» **SUPPLIED PASSAGE**
- - -

Unstoppable
- Date: October 18, 2008
- Venue: Boardwalk Hall Atlantic City, New Jersey, U.S.

Tale of the tape
- Boxer: Kelly Pavlik / Bernard Hopkins
- Nickname: "The Ghost" / "The Executioner"
- Hometown: Youngstown, Ohio, U.S. / Philadelphia, Pennsylvania, U.S.
- Pre-fight record: 34–0 (30 KO) / 48–5–1 (1) (32 KO)
- Age: 26 years, 6 months / 43 years, 9 months
- Height: 6 ft 2 in (188 cm) / 6 ft 1 in (185 cm)
- Weight: 169 lb (77 kg) / 170 lb (77 kg)
- Style: Orthodox / Orthodox
- Recognition: WBC, WBO and The Ring Middleweight Champion The Ring No. 7 ranked pound-for-pound fighter / WBO No. 2 Ranked Light Heavyweight The Ring No. 1 Ranked Light Heavyweight The Ring No. 4 ranked pound-for-pound fighter 2-division world champion

Result
- Hopkins wins via 12-round unanimous decision (119-106, 118-108, 117-109)

= Kelly Pavlik vs. Bernard Hopkins =

Boxing match

Kelly Pavlik vs. Bernard Hopkins, billed as Unstoppable, was a professional boxing match contested on October 18, 2008 at Boardwalk Hall in Atlantic City, New Jersey.

- - -

» **SET EXERCISE 1**
Summarize the page on the Pavlik–Hopkins boxing match in two sentences.
» **SET EXERCISE 2**
From the page on the Pavlik–Hopkins boxing match, render this sentence in Spanish: "Kelly Pavlik vs. Bernard Hopkins, billed as Unstoppable, was a professional boxing match contested on October 18, 2008 at Boardwalk Hall in Atlantic City, New Jersey."
» **SET EXERCISE 3**
Resume the page on the Pavlik–Hopkins boxing match, picking up after its final sentence.

» **DATASET EXTRACT**
- - -

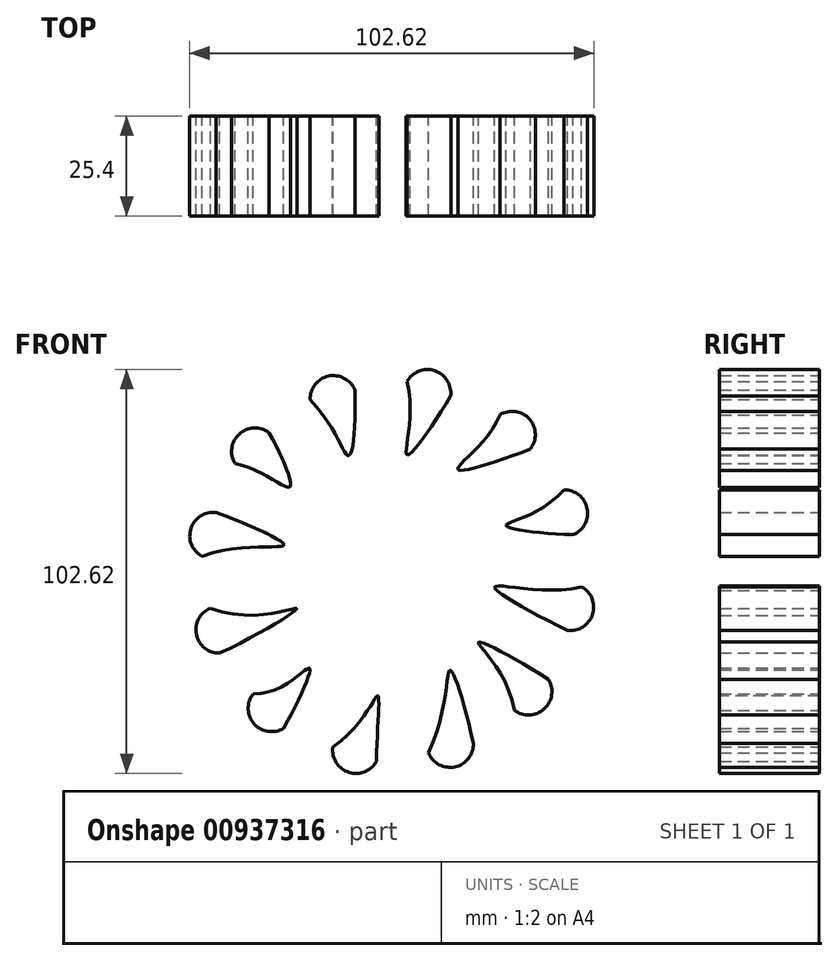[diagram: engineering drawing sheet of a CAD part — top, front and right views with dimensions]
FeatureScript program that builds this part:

- - -

» **WRITTEN ANSWER 1**
Kelly Pavlik vs. Bernard Hopkins, billed as Unstoppable, was a professional boxing match held on October 18, 2008 at Boardwalk Hall in Atlantic City, New Jersey. Hopkins won by a 12-round unanimous decision, with scores of 119-106, 118-108 and 117-109.

» **WRITTEN ANSWER 2**
Kelly Pavlik vs. Bernard Hopkins, anunciado como Unstoppable, fue un combate de boxeo profesional disputado el 18 de octubre de 2008 en el Boardwalk Hall de Atlantic City, Nueva Jersey.

» **WRITTEN ANSWER 3**
==Background==
The bout was fought at a catch-weight of 170 lbs.

Fans and pundits alike felt that Pavlik, known for his formidable punching power, would become the first man to knock Hopkins out. Pavlik was a 4–1 betting favorite heading into the contest.

==The fight==
The three judges scored the fight 119-106, 118-108, and 117-109 for Hopkins. The win by Hopkins ended Pavlik's previously unbeaten record, while Hopkins extended his legacy by dominating the then lineal middleweight champion.

==Aftermath==
Ring Magazine named this fight upset of the year for 2008.

Sports Illustrated also named this fight upset of the year for 2008.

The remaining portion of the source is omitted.